Data shown
============================================================

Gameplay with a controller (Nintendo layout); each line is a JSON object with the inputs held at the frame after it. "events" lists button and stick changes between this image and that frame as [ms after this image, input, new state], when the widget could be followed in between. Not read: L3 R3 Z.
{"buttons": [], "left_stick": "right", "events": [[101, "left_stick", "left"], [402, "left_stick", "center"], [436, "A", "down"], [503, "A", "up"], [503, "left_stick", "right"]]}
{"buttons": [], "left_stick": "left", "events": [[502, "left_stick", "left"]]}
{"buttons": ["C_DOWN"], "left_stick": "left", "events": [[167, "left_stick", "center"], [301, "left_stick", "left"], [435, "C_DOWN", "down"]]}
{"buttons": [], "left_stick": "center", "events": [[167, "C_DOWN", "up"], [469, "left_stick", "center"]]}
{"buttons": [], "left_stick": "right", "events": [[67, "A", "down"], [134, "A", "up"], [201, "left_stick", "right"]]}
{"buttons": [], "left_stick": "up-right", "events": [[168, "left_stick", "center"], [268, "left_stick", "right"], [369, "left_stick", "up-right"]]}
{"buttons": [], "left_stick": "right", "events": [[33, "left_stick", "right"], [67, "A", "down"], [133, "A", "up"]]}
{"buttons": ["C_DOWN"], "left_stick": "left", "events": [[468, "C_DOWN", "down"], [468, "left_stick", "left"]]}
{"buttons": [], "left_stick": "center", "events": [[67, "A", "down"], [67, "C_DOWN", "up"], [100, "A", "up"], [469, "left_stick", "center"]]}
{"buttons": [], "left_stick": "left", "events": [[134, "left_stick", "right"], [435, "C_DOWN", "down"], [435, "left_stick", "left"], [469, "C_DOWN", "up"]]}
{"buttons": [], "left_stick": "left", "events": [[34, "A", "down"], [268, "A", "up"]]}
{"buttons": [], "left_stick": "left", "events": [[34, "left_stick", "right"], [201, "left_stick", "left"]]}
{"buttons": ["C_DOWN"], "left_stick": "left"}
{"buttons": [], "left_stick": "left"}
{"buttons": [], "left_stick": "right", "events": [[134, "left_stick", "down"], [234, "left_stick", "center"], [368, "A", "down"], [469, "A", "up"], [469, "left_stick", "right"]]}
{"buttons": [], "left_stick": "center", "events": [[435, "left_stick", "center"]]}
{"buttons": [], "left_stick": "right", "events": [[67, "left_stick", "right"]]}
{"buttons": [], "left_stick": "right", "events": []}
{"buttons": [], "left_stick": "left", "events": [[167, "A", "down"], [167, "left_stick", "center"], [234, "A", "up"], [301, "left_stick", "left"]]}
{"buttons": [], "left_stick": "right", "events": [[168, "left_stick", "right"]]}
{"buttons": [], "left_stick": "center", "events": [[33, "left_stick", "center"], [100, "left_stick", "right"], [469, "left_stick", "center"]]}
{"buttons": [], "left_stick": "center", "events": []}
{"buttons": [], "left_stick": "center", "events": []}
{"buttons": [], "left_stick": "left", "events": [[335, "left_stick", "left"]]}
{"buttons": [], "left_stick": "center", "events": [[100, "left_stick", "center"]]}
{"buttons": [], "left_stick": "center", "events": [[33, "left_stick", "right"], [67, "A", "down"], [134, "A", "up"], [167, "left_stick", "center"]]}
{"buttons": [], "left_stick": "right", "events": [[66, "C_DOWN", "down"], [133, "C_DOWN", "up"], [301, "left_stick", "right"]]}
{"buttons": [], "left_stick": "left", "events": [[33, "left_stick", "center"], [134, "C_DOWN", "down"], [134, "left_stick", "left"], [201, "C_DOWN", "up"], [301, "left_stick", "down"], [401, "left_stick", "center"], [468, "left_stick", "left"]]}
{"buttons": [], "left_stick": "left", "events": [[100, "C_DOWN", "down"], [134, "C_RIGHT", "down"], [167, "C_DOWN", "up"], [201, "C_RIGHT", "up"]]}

============================================================

Please reproduce each record precisely as written.

Gameplay with a controller (Nintendo layout); each line is a JSON object with the inputs held at the frame after it. "events" lists button and stick changes between this image and that frame as [ms after this image, input, new state], when the widget could be followed in between. Not read: L3 R3 Z.
{"buttons": [], "left_stick": "right", "events": [[101, "left_stick", "left"], [402, "left_stick", "center"], [436, "A", "down"], [503, "A", "up"], [503, "left_stick", "right"]]}
{"buttons": [], "left_stick": "left", "events": [[502, "left_stick", "left"]]}
{"buttons": ["C_DOWN"], "left_stick": "left", "events": [[167, "left_stick", "center"], [301, "left_stick", "left"], [435, "C_DOWN", "down"]]}
{"buttons": [], "left_stick": "center", "events": [[167, "C_DOWN", "up"], [469, "left_stick", "center"]]}
{"buttons": [], "left_stick": "right", "events": [[67, "A", "down"], [134, "A", "up"], [201, "left_stick", "right"]]}
{"buttons": [], "left_stick": "up-right", "events": [[168, "left_stick", "center"], [268, "left_stick", "right"], [369, "left_stick", "up-right"]]}
{"buttons": [], "left_stick": "right", "events": [[33, "left_stick", "right"], [67, "A", "down"], [133, "A", "up"]]}
{"buttons": ["C_DOWN"], "left_stick": "left", "events": [[468, "C_DOWN", "down"], [468, "left_stick", "left"]]}
{"buttons": [], "left_stick": "center", "events": [[67, "A", "down"], [67, "C_DOWN", "up"], [100, "A", "up"], [469, "left_stick", "center"]]}
{"buttons": [], "left_stick": "left", "events": [[134, "left_stick", "right"], [435, "C_DOWN", "down"], [435, "left_stick", "left"], [469, "C_DOWN", "up"]]}
{"buttons": [], "left_stick": "left", "events": [[34, "A", "down"], [268, "A", "up"]]}
{"buttons": [], "left_stick": "left", "events": [[34, "left_stick", "right"], [201, "left_stick", "left"]]}
{"buttons": ["C_DOWN"], "left_stick": "left"}
{"buttons": [], "left_stick": "left"}
{"buttons": [], "left_stick": "right", "events": [[134, "left_stick", "down"], [234, "left_stick", "center"], [368, "A", "down"], [469, "A", "up"], [469, "left_stick", "right"]]}
{"buttons": [], "left_stick": "center", "events": [[435, "left_stick", "center"]]}
{"buttons": [], "left_stick": "right", "events": [[67, "left_stick", "right"]]}
{"buttons": [], "left_stick": "right", "events": []}
{"buttons": [], "left_stick": "left", "events": [[167, "A", "down"], [167, "left_stick", "center"], [234, "A", "up"], [301, "left_stick", "left"]]}
{"buttons": [], "left_stick": "right", "events": [[168, "left_stick", "right"]]}
{"buttons": [], "left_stick": "center", "events": [[33, "left_stick", "center"], [100, "left_stick", "right"], [469, "left_stick", "center"]]}
{"buttons": [], "left_stick": "center", "events": []}
{"buttons": [], "left_stick": "center", "events": []}
{"buttons": [], "left_stick": "left", "events": [[335, "left_stick", "left"]]}
{"buttons": [], "left_stick": "center", "events": [[100, "left_stick", "center"]]}
{"buttons": [], "left_stick": "center", "events": [[33, "left_stick", "right"], [67, "A", "down"], [134, "A", "up"], [167, "left_stick", "center"]]}
{"buttons": [], "left_stick": "right", "events": [[66, "C_DOWN", "down"], [133, "C_DOWN", "up"], [301, "left_stick", "right"]]}
{"buttons": [], "left_stick": "left", "events": [[33, "left_stick", "center"], [134, "C_DOWN", "down"], [134, "left_stick", "left"], [201, "C_DOWN", "up"], [301, "left_stick", "down"], [401, "left_stick", "center"], [468, "left_stick", "left"]]}
{"buttons": [], "left_stick": "left", "events": [[100, "C_DOWN", "down"], [134, "C_RIGHT", "down"], [167, "C_DOWN", "up"], [201, "C_RIGHT", "up"]]}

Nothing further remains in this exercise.